Proof that the nth root of a times nth root of b is equal to nth root of ab

Consider the following multiplications.

\sqrt{4} \times \sqrt{16} = 2 \times 4 = 8
\sqrt{4 \times 16} = \sqrt{64} = 8.

Also

\sqrt[3]{27} \times \sqrt[3]{64} = 3 \times 4 = 12
\sqrt[3]{27} \times \sqrt[3]{64} = \sqrt[3]{1728} = 12.

Try also several calculations like these and observe what happens.

From these calculations, we can observe that

\sqrt{ab} = \sqrt{a} \times \sqrt{b}

and

\sqrt[3]{ab} = \sqrt[3]{a} \times \sqrt[3]{b}

or, in general

\sqrt[n]{ab} = \sqrt[n]{a} \times \sqrt[n]{b}.

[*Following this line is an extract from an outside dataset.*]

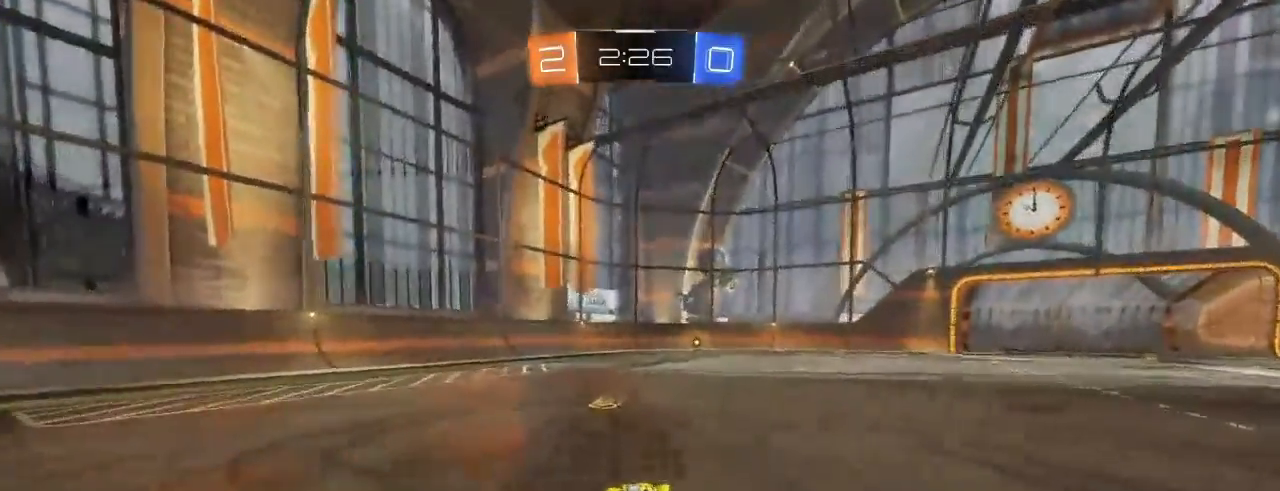
{"dt_ms": 500, "buttons": ["R2"], "left_stick": "center", "right_stick": "center", "events": []}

We now, prove our conjecture.

Theorem: \sqrt[n]{a} \sqrt[n]{b} = \sqrt[n]{ab}

Proof

If we multiply the expression on the left hand side by itself n times, we have

(\sqrt[n]{a} \sqrt[n]{b})^n = (\sqrt[n]{a})^n (\sqrt[n]{b})^n = ab.

On the other hand, a positive number ab has only a single positive root, \sqrt[n]{ab}.

Therefore,

\sqrt[n]{a} \sqrt[n]{b} = \sqrt[n]{ab}.

This completes our proof.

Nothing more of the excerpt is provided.